The most important thing to know at this point is why you did not receive an offer. Ask for feedback, and ask that it be specific. Recruiters and hiring managers rarely give you interview feedback because our society is litigious, but your past employer should give you very specific feedback. Perhaps you need to ramp up a particular skill. Perhaps you need to be more well read on a particular topic. Troubleshooting to address any feedback you receive will help in the long run.
Check with your career services office. Ensure you know exactly which companies are coming on campus during the year. Research those companies and attend their marketing events. Talk to everyone you can about opportunities and be focused on exactly what you want to do.

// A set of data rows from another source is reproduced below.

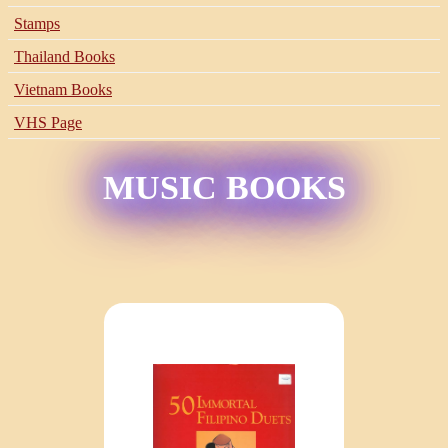
Stamps
Thailand Books
Vietnam Books
VHS Page
MUSIC BOOKS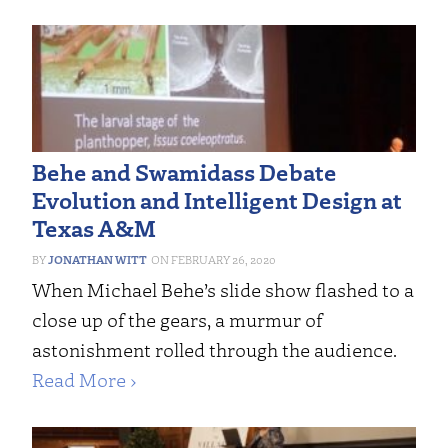
Behe and Swamidass Debate
Evolution and Intelligent Design at
Texas A&M
JONATHAN WITT
FEBRUARY 26, 2020
When Michael Behe’s slide show flashed to a
close up of the gears, a murmur of
astonishment rolled through the audience.
Read More ›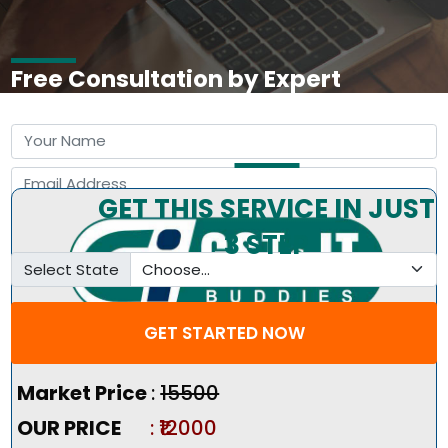
Free Consultation by Expert
GET THIS SERVICE IN JUST
3 STEP
Select State
GET STARTED NOW
Pricing Summary :-
Market Price
:
₹15500
OUR PRICE
: ₹12000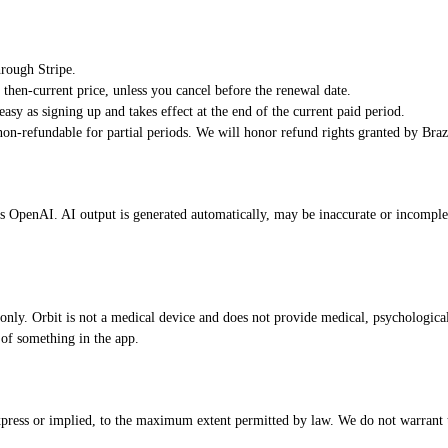
hrough Stripe.
e then-current price, unless you cancel before the renewal date.
easy as signing up and takes effect at the end of the current paid period.
on-refundable for partial periods. We will honor refund rights granted by Br
as OpenAI. AI output is generated automatically, may be inaccurate or incomplet
 only. Orbit is not a medical device and does not provide medical, psychological,
 of something in the app.
xpress or implied, to the maximum extent permitted by law. We do not warrant tha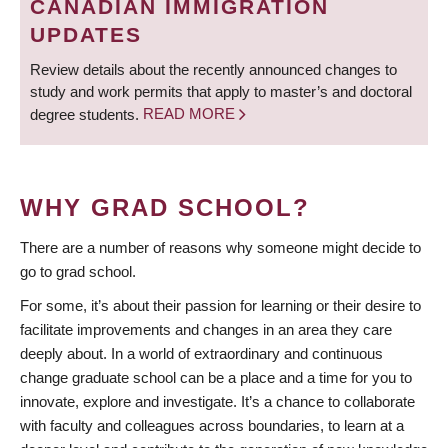
CANADIAN IMMIGRATION
UPDATES
Review details about the recently announced changes to
study and work permits that apply to master’s and doctoral
degree students.
READ MORE
WHY GRAD SCHOOL?
There are a number of reasons why someone might decide to
go to grad school.
For some, it’s about their passion for learning or their desire to
facilitate improvements and changes in an area they care
deeply about. In a world of extraordinary and continuous
change graduate school can be a place and a time for you to
innovate, explore and investigate. It’s a chance to collaborate
with faculty and colleagues across boundaries, to learn at a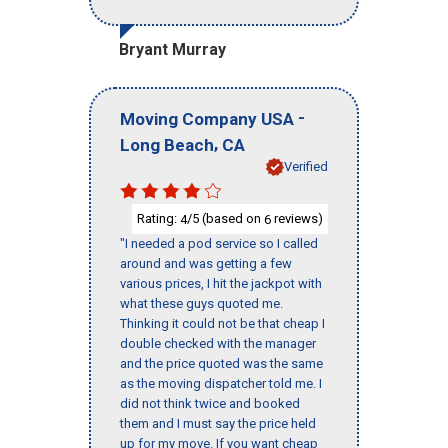
Bryant Murray
-
Moving Company USA
,
Long Beach
CA
Verified
Rating:
/5 (based on
reviews)
4
6
"I needed a pod service so I called
around and was getting a few
various prices, I hit the jackpot with
what these guys quoted me.
Thinking it could not be that cheap I
double checked with the manager
and the price quoted was the same
as the moving dispatcher told me. I
did not think twice and booked
them and I must say the price held
up for my move. If you want cheap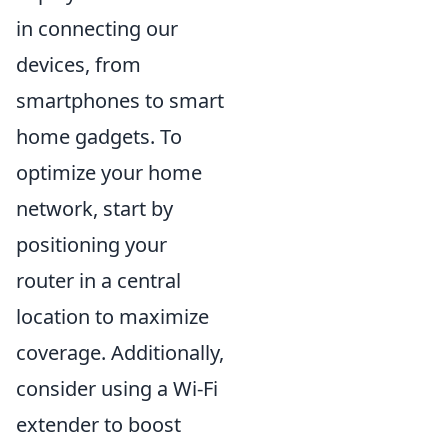
in connecting our
devices, from
smartphones to smart
home gadgets. To
optimize your home
network, start by
positioning your
router in a central
location to maximize
coverage. Additionally,
consider using a Wi-Fi
extender to boost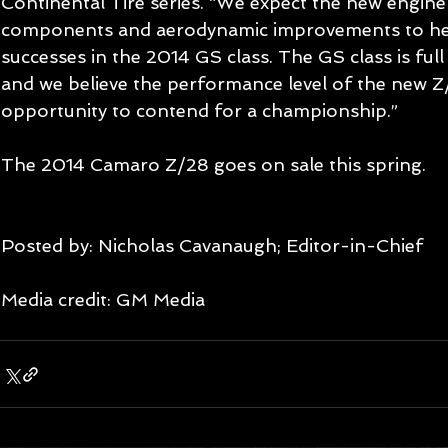
Continental Tire series. “We expect the new engin
components and aerodynamic improvements to hel
successes in the 2014 GS class. The GS class is full
and we believe the performance level of the new Z/
opportunity to contend for a championship.” 
The 2014 Camaro Z/28 goes on sale this spring. 
Posted by: Nicholas Cavanaugh; Editor-in-Chief
Media credit: GM Media 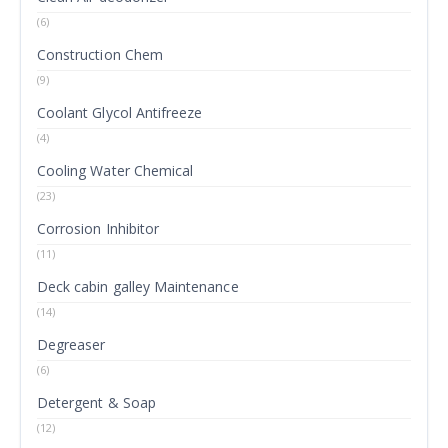
(6)
Construction Chem
(9)
Coolant Glycol Antifreeze
(4)
Cooling Water Chemical
(23)
Corrosion Inhibitor
(11)
Deck cabin galley Maintenance
(14)
Degreaser
(6)
Detergent & Soap
(12)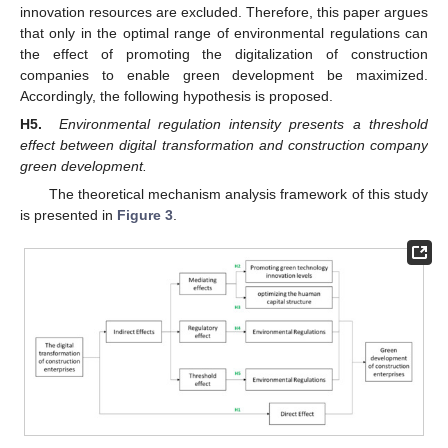
innovation resources are excluded. Therefore, this paper argues
that only in the optimal range of environmental regulations can
the effect of promoting the digitalization of construction
companies to enable green development be maximized.
Accordingly, the following hypothesis is proposed.
H5.
Environmental regulation intensity presents a threshold
effect between digital transformation and construction company
green development.
The theoretical mechanism analysis framework of this study
is presented in
Figure 3
.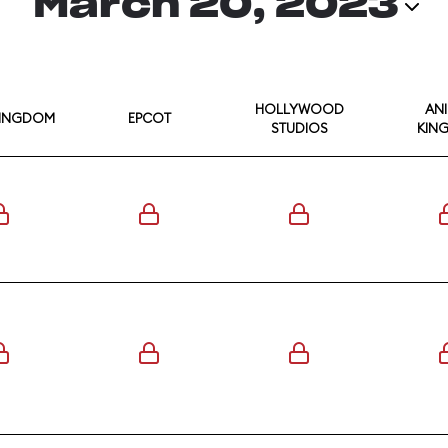
March 20, 2023
HOLLYWOOD
AN
KINGDOM
EPCOT
STUDIOS
KIN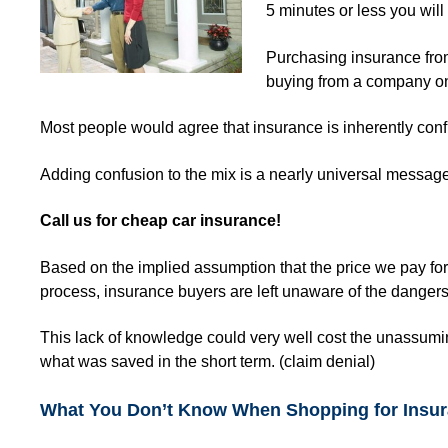
5 minutes or less you wil
Purchasing insurance from
buying from a company o
Most people would agree that insurance is inherently con
Adding confusion to the mix is a nearly universal messag
Call us for
cheap car insurance!
Based on the implied assumption that the price we pay for
process, insurance buyers are left unaware of the dangers 
This lack of knowledge could very well cost the unassum
what was saved in the short term. (claim denial)
What You Don’t Know When Shopping for Insu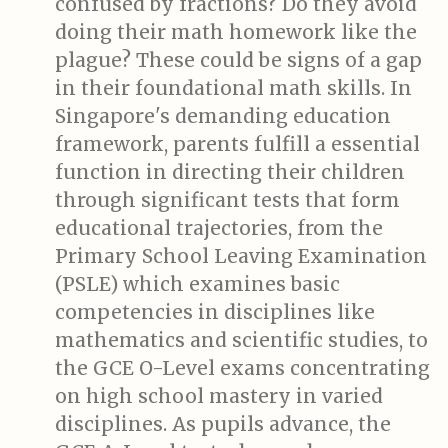
confused by fractions? Do they avoid
doing their math homework like the
plague? These could be signs of a gap
in their foundational math skills. In
Singapore's demanding education
framework, parents fulfill a essential
function in directing their children
through significant tests that form
educational trajectories, from the
Primary School Leaving Examination
(PSLE) which examines basic
competencies in disciplines like
mathematics and scientific studies, to
the GCE O-Level exams concentrating
on high school mastery in varied
disciplines. As pupils advance, the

Conduct an off-campus job search. Conducting both an on-campus and off-campus job search ensures that you consider all of the companies in the employable universe. Remember, of course, to focus sharply on your target.
When you interview for a full-time position, the interviewer may ask about your prior summer and why you did not get an offer. While answering, always speak very positively about the experience and emphasize your contributions. Given that, you need to be honest about why you did not get an offer yet at the same time not harm your candidacy. Perhaps it was not the best fit because the company focuses on a market or product outside your areas of interest. For example, perhaps you were a research intern assigned to analyze the technology industry, but you now want to focus on health care. Perhaps your internship was in the right industry but you’d rather do something else within that interest. For example, you were a talent scout, and you now want to be more involved in the technology side of moviemaking.
Think of something that enhances your candidacy with the organizations you are targeting now, especially if that something is not relevant to your summer employer.
If you get stuck on this issue, speak to career services or a professional career coach. This could be a tricky situation and you want to avoid losing an opportunity because you didn’t have a well-thought-out response.